Walking home again, we ditch the weapons just as the police arrive. Two squad cars confront us, another closes in our flank. We'd just committed a felony assault, nor does the law allow that two wrongs make a right. I make certain to contain a smile when two familiar faces appear from behind the semaphores blinding light.
For once it's enjoyable talking to the cops. As a rule one should never talk to police. They like us, too - you can tell by the ribbing they give us - for being shoe-less, in just our skivvies, for that matter. But that's how fast things happen in this neighborhood. One officer cracks that training barefoot has its drawbacks, and admittedly, I don't know, but, in hindsight acknowledge my uncertainty about the glass. The proper response - we'd left in a hurry, like it happens every day, or night in this case - just act like it's nothing at all.
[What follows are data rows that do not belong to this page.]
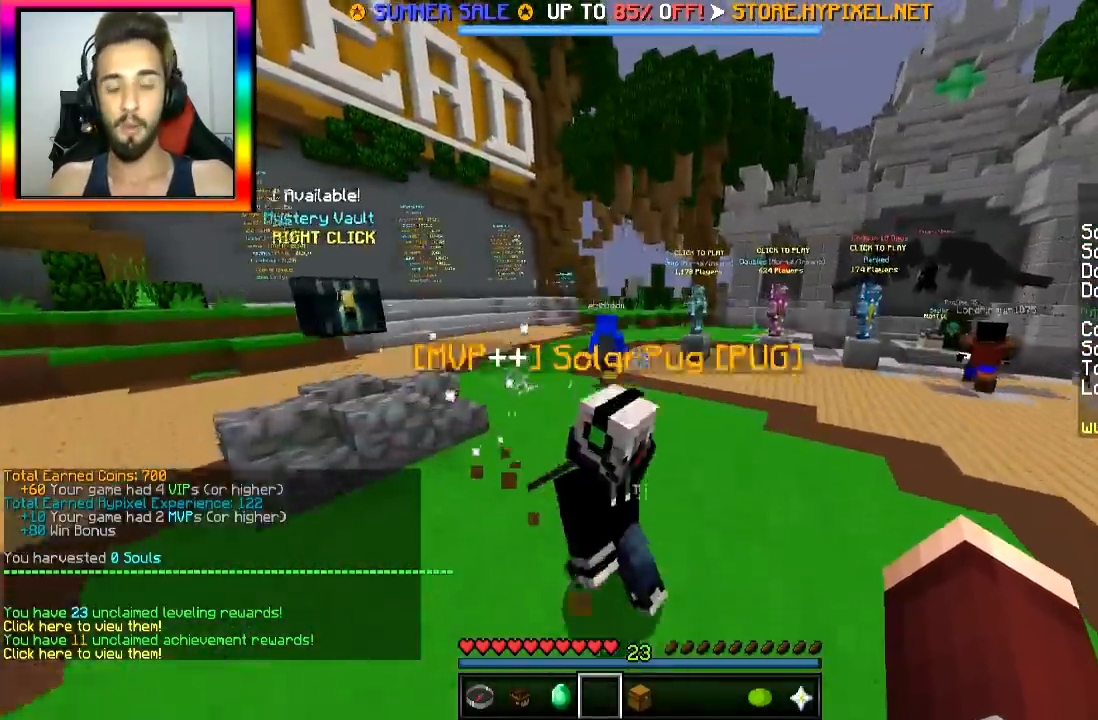
{"keys": ["space", "w"], "mouse": [], "events": []}
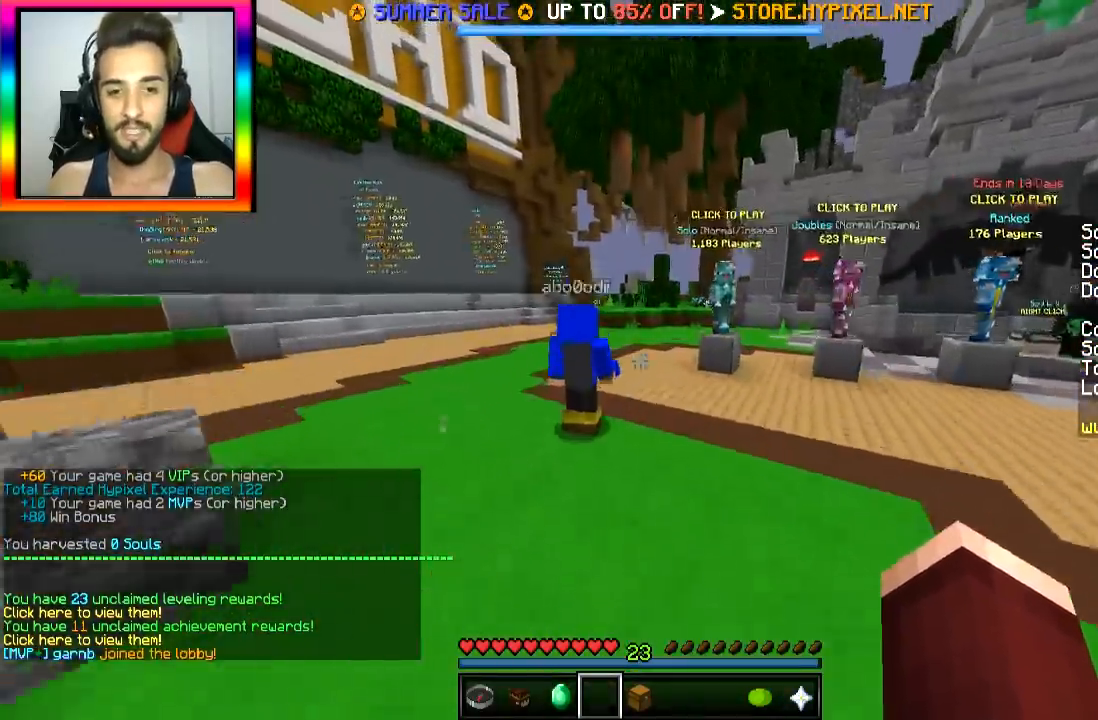
{"keys": ["space", "w"], "mouse": [], "events": []}
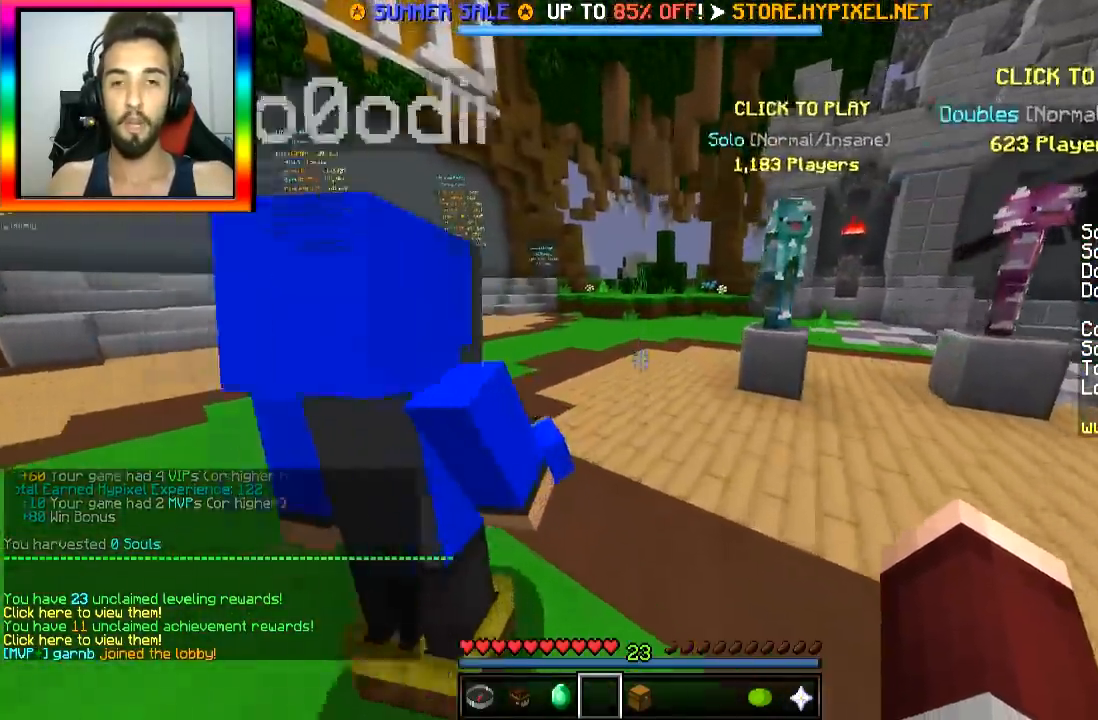
{"keys": ["w"], "mouse": [], "events": [[367, "space", "up"]]}
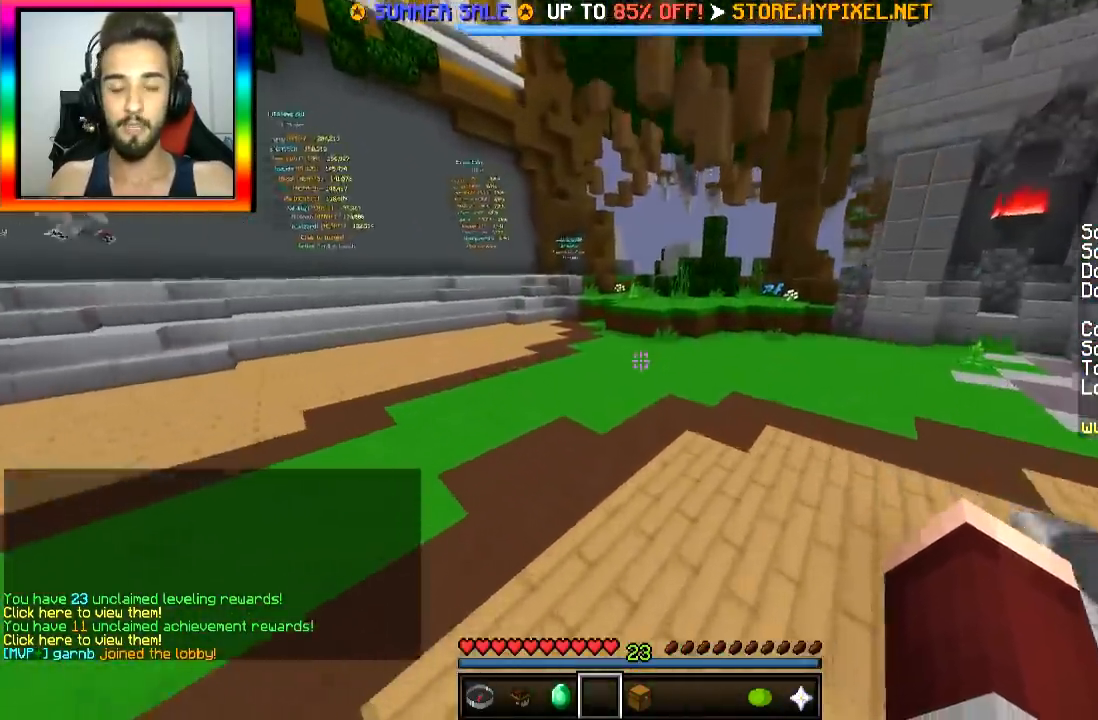
{"keys": ["w"], "mouse": [], "events": [[150, "space", "down"], [300, "space", "up"]]}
There's a point we share consensus with. Each of us knows "the law" can't get there in time. And, we are of the Old School. A fact of which many of the blatantly disrespectful newcomers are unaware of. The frequency in which they appear has grown exponentially relative to the general decline of our city, a fact we no longer bother to associate with connotations of outrage. The adrenaline rush isn't the same either; more a tacit reminder of our existence and determined acceptance of duty to a square block or two we claim as our own. We are, after all, products of its time and repetition of history.
As we linger, our last few moments together spent comfortably in idle chatter with the waning crescent grinning above, an eery calm descends upon us all.
sparrows scatter
through stands of bamboo -
that brand new tattoo
;;;
Sunday, August 4, 2013
Summer in the City
iridescence -
amidst the dandelions,
sleek crows forage
through bits of bright litter
stinging nettles,
young maples like weeds -
the mystery behind
your manicured lawns
trumpet vines
through the broken tarmac -
gangbangers on the corner
argue on their iPhones
the texture of twine -
high summer sun bakes
the old brick wall
a dusty-red wren
perches on a pail -
heat shimmer's glare
above the hot-tar roof
that musty smell,
limestone and broken glass -
the stain of fallen walnuts
stuck to our hands
Sunday, June 24, 2012
Patch
I was up in the oil patch when I showed Bobby, that old Navajo elder, my brand new cowboy hat. I wanted to know what part of the country it hailed from. It definitely had a distinct presence, no doubt about that, and not something I'd normally wear.
Just what I thought. Texas. Damn straight, Missie, and a 10X besides. What that means is it's tall and sturdy, and can't be blocked no more. It's straw, like a working man would wear, but with some kinda resin coating applied so to stand up to any kind of weather, dyed white, so to reflect that noon day heat. It fits real good, nice and snug, so it won't blow off in the wind nor fall off in a tumble.
Bob, on the other hand, he's gotta 4X, which is far more pliable, so as to give with the wind or the rain, and it's shape can be shifted to almost any form imaginable.
I pointed to the crow's feather tucked in mine. It molted from one of those city crows where I come from, found in the alley by my front door just before I started on this journey. I stuck it in there for a little bit of luck. Cocked to one side, it gave that hat more than a little bit of flair.
I told him how they sometimes talk to me in their guttural city voices. Sometimes I'd talk back. Maybe ask a question directly, in my tone of voice or the way I'd look. They might look back at me then, turn their heads to eye me curiously. Sometimes they'd cry out angrily, others plaintively, a clucking sound, lonely or sad. Trying to warn me, I thought, or, just maybe, trying to encourage?
He looked at it for a time, and then said it was medicine - it can cure cancer. I figure that's a good thing, 'cause I've been smokin' a lot more lately, you know?